Dies gilt analog von Bolaños favorisierter Leseszene, die in grotesk verzerrter Form von den Barbarischen Schriftstellern zelebriert wird. In ihr geht es nicht nur um das kontinuierliche körperlose Entziffern hermeneutischer Bedeutungszusammenhänge, sondern um die Einbeziehung des Körpers und der konkreten Umgebung in den komplexen und abenteuerlichen Akt des Lesens, das bei Bolaño eine Form des In-der-Welt-Seins ist. Eines von zahlreichen Figurenbeispielen ist Ulises Lima aus den Detectives Salvajes, der mit seinen Büchern duscht, damit ihre physische Zerstörung in Kauf nimmt, ihnen aber dennoch so seine eigentümliche Reverenz erweist.59

Dieser körperbetonte Rezeptionsstil liefert nun auch das Stichwort, mit dem der vorherrschende Modus der intertextuellen Transaktion bei Bolaño beschrieben werden kann.

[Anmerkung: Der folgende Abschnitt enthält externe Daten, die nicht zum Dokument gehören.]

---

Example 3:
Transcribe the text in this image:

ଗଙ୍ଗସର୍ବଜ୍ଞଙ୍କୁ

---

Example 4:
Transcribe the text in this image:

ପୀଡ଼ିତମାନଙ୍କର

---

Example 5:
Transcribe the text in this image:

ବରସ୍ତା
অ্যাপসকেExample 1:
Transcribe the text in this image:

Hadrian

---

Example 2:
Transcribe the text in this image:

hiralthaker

Denn bevor die exzessiven Verweise auf Namen, Werke, Gattungen und ästhetische Konzepte in Bolaños Werk zu hermeneutischen Bedeutungskomplexen zusammengeschlossen werden können, wirken sie in erster Linie durch ihre reine materielle Präsenz, durch ihre exzessive Häufigkeit und Wiederholung, durch ihre Faktizität. Das Lesen stellt in Bolaños Kosmos kein luxuriöses Ausnahmeereignis dar, sondern ist den Figuren und dem Autor tägliches Grundbedürfnis. Nicht der einzelne Text, einzelne Motive, Themen und Erzählfragmente sind die dominanten Bezugsgrößen in Bolaños Intertextualität, sondern das Gesamtwerk und mithin die Totalität aller Werke, der geschriebenen und ungeschriebenen, der veröffentlichten und unveröffentlichten, der realen, imaginären und fiktionalen. Als Arturo von Romero die unzähligen Zeitschriften und Magazine erhält, kann er sie unmöglich im linearen close reading hermeneutisch aufschlüsseln, sondern muss sich erst einmal in einem Verfahren des distant reading60 dem ganzen Korpus widmen: „Las hojée todas.“61 Eine Lesehaltung, die mit der überbordenden Totalität des Geschriebenen fertig werden muss. Als Arturo später in einer katalanischen Bar auf Wieder wartet, öffnet er nicht irgendein Buch, sondern ein Gesamtwerk, dasjenige von Bruno Schulz: „Abrí el libro, la Obra Completa de Bruno Schulz traducida por Juan Carlos Vidal, e intenté leer.“62

Der Versuch, ein Gesamtwerk zu lesen, lässt sich metonymisch auf Bolaños gesamtes literarisches Projekt übertragen und steht mithin für seine prinzipielle Haltung zum Komplex der Intertextualität. Die gesamte Literatur, „ce monstre insatiable“,63 gilt Bolaño ähnlich wie Perec nicht als Komplex aus Bedeutungen, auf die man sich sporadisch bezieht, sondern als Energiequelle, aus der man sich fortwährend ernährt.64 Man könnte diese spezifische Haltung zum Intertextuellen daher als metabolisch bezeichnen. Wichtiger als die Treue zum einzelnen Text oder Textfragment, ist die performative Weitergestaltung, die lebendige Verdauung der Quellen und Einflüsse. Das Lesen erweist sich genau wie das Schreiben als Form des Lebens und als solches ist es unmittelbar an den Körper und an dessen metabolische Prozesse gebunden.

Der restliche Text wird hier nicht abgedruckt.